Perahu kecil itu mulai bergerak, terombang-ambing di antara gelombang. Ramli menggenggam kemudi erat-erat, sementara Salim duduk di buritan, bersiap dengan jaringnya.

Di langit, awan semakin tebal. Angin bertiup semakin kencang, membuat tubuh mereka menggigil meski matahari masih bersembunyi di balik awan.

“Ini gila, Ram! Kita bisa mati di sini!” seru Salim saat perahu mereka terguncang oleh gelombang besar.

Ramli tetap diam, fokus menatap lautan. Ia tahu ini berbahaya, tetapi ia juga tahu bahwa di musim angin barat, ikan cenderung berkumpul di perairan yang lebih tenang di antara gelombang. Jika mereka beruntung, mereka bisa mendapatkan tangkapan besar.

“Ayo, lempar jaring!” perintah Ramli saat mereka mencapai titik yang ia yakini penuh ikan.

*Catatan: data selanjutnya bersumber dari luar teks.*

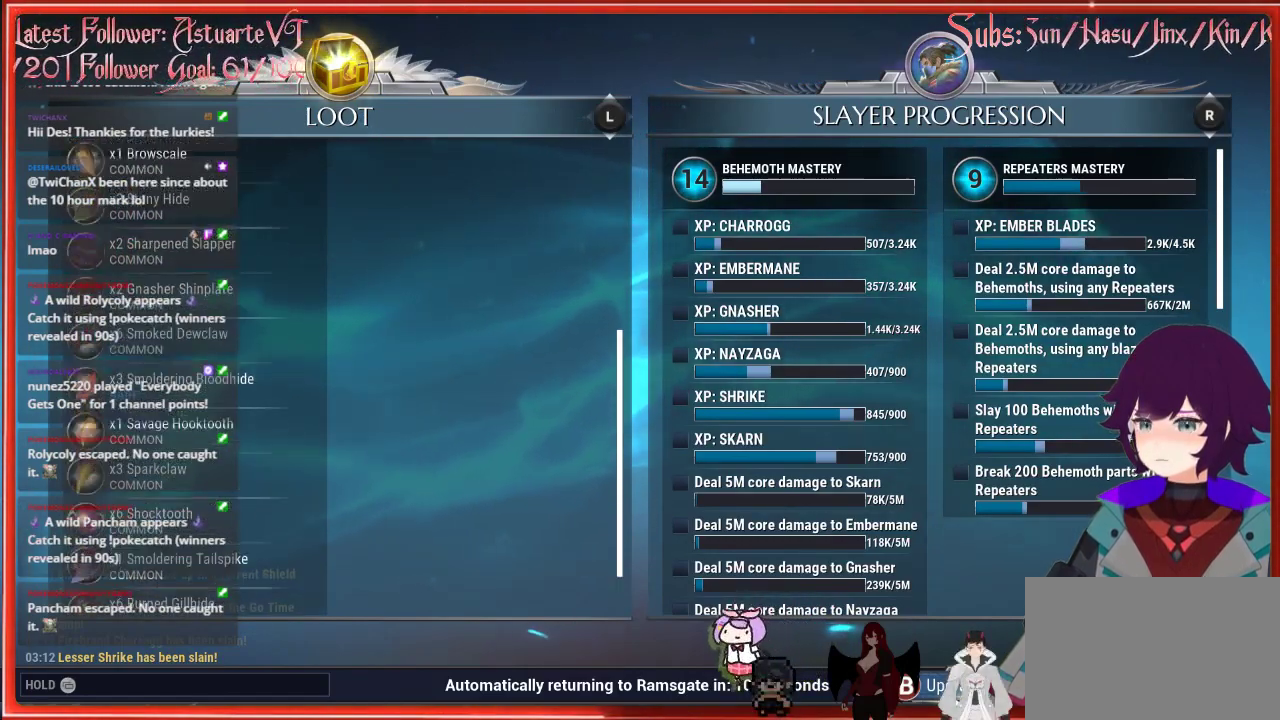
{"buttons": [], "left_stick": "up", "right_stick": "center", "events": []}
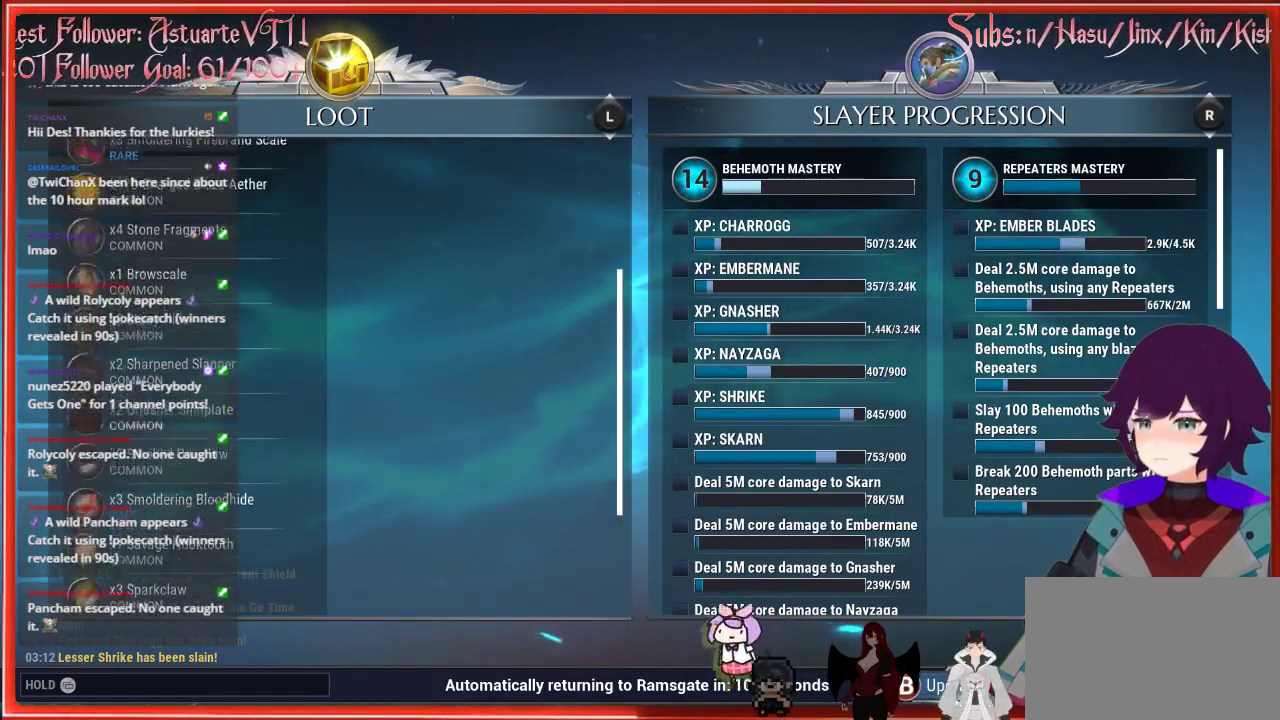
{"buttons": [], "left_stick": "up", "right_stick": "center", "events": []}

Salim melempar jaring dengan tenaga penuh. Mereka menunggu beberapa menit, berharap jaring itu penuh dengan ikan.

Namun, saat Salim menariknya kembali, wajahnya langsung pucat.

“Ram, ini bukan ikan…”

Ramli menatap isi jaring itu. Yang tersangkut hanyalah sampah plastik, potongan kayu, dan rumput laut yang terseret arus. Tidak ada satu ekor ikan pun.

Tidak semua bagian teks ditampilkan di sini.